From mboxrd@z Thu Jan  1 00:00:00 1970
Return-Path: <linux-kernel-owner@vger.kernel.org>
Received: (majordomo@vger.kernel.org) by vger.kernel.org via listexpand
	id S964819Ab3DJK2f (ORCPT <rfc822;w@1wt.eu>);
	Wed, 10 Apr 2013 06:28:35 -0400
Received: from mail-ea0-f180.google.com ([209.85.215.180]:38546 "EHLO
	mail-ea0-f180.google.com" rhost-flags-OK-OK-OK-OK) by vger.kernel.org
	with ESMTP id S1752425Ab3DJK2e (ORCPT
	<rfc822;linux-kernel@vger.kernel.org>);
	Wed, 10 Apr 2013 06:28:34 -0400
Date: Wed, 10 Apr 2013 12:28:29 +0200
From: Ingo Molnar <mingo@kernel.org>
To: Waiman Long <Waiman.Long@hp.com>
Cc: Thomas Gleixner <tglx@linutronix.de>, Ingo Molnar <mingo@redhat.com>,
        "H. Peter Anvin" <hpa@zytor.com>,
        "Paul E. McKenney" <paulmck@linux.vnet.ibm.com>,
        David Howells <dhowells@redhat.com>, Dave Jones <davej@redhat.com>,
        Clark Williams <williams@redhat.com>,
        Peter Zijlstra <peterz@infradead.org>,
        Davidlohr Bueso <davidlohr.bueso@hp.com>, linux-kernel@vger.kernel.org,
        "Chandramouleeswaran, Aswin" <aswin@hp.com>,
        Linus Torvalds <torvalds@linux-foundation.org>,
        Peter Zijlstra <a.p.zijlstra@chello.nl>,
        Andrew Morton <akpm@linux-foundation.org>,
        "Norton, Scott J" <scott.norton@hp.com>,
        Rik van Riel <riel@redhat.com>
Subject: Re: [PATCH RFC 1/3] mutex: Make more scalable by doing less atomic
 operations
Message-ID: <20130410102829.GA28505@gmail.com>
References: <1365087258-7169-1-git-send-email-Waiman.Long@hp.com>
 <1365087258-7169-2-git-send-email-Waiman.Long@hp.com>
 <20130408124223.GA10093@gmail.com>
 <51630168.40403@hp.com>
MIME-Version: 1.0
Content-Type: text/plain; charset=us-ascii
Content-Disposition: inline
In-Reply-To: <51630168.40403@hp.com>
User-Agent: Mutt/1.5.21 (2010-09-15)
Sender: linux-kernel-owner@vger.kernel.org
List-ID: <linux-kernel.vger.kernel.org>
X-Mailing-List: linux-kernel@vger.kernel.org


* Waiman Long <Waiman.Long@hp.com> wrote:

> > Furthermore, since you are seeing this effect so profoundly, have you 
> > considered using another approach, such as queueing all the poll-waiters in 
> > some fashion?
> >
> > That would optimize your workload additionally: removing the 'stampede' of 
> > trylock attempts when an unlock happens - only a single wait-poller would get 
> > the lock.
>
> The mutex code in the slowpath has already put the waiters into a sleep queue 
> and wait up only one at a time.

Yes - but I'm talking about spin/poll-waiters.

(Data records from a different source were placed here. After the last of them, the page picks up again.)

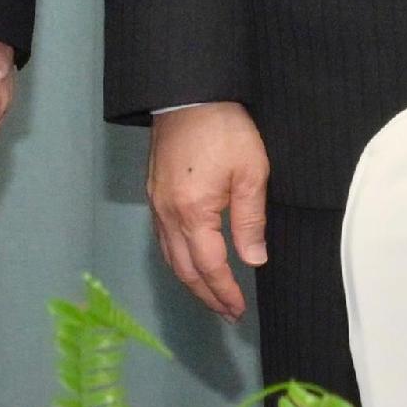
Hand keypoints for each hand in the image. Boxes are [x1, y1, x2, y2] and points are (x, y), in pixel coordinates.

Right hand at [146, 101, 270, 321]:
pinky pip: (162, 238)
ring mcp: (156, 204)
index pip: (209, 266)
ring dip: (190, 281)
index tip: (237, 310)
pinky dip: (177, 259)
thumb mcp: (250, 172)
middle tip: (227, 312)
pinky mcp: (153, 192)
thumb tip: (252, 260)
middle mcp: (168, 214)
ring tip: (211, 294)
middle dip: (206, 295)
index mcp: (193, 212)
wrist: (188, 94)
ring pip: (169, 256)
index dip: (224, 292)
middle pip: (183, 269)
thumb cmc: (224, 129)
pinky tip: (190, 261)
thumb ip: (250, 220)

> [...] However, there are 2 additional source of mutex lockers besides those in 
> the sleep queue:
>
> 1. New tasks trying to acquire the mutex and currently in the fast path.
> 2. Mutex spinners (CONFIG_MUTEX_SPIN_ON_OWNER on) who are spinning
> on the owner field and ready to acquire the mutex once the owner
> field change.
> 
> The 2nd and 3rd patches are my attempts to limit the second types of mutex 
> lockers.

Even the 1st patch seems to do that, it limits the impact of spin-loopers, right?

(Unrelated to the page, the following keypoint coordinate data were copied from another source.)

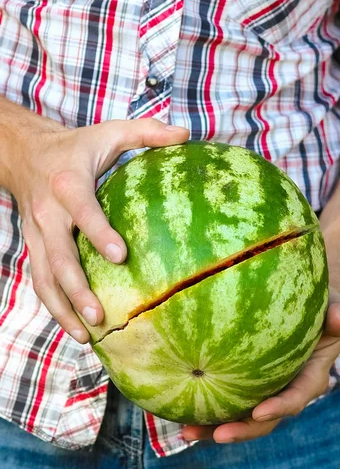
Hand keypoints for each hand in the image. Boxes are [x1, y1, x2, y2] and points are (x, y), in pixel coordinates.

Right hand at [10, 113, 188, 342]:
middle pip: (59, 258)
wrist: (25, 153)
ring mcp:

I'm fine with patch #1 [your numbers are proof enough that it helps while the low 
client count effect seems to be in the noise] - the questions that seem open to me 
are:

 - Could the approach in patch #1 be further improved by an additional patch that 
   adds queueing to the _spinners_ in some fashion - like ticket spin locks try to
   do in essence? Not queue the blocked waiters (they are already queued), but the
   active spinners. This would have additional benefits, especially with a high
   CPU count and a high NUMA factor, by removing the stampede effect as owners get 
   switched.

 - Why does patch #2 have an effect? (it shouldn't at first glance) It has a 
   non-trivial cost, it increases the size of 'struct mutex' by 8 bytes, which 
   structure is embedded in numerous kernel data structures. When doing 
   comparisons I'd suggest comparing it not to just vanilla, but to a patch that
   only extends the struct mutex data structure (and changes no code) - this
   allows the isolation of cache layout change effects.

 - Patch #3 is rather ugly - and my hope would be that if spinners are queued in
   some fashion it becomes unnecessary.

Thanks,

	Ingo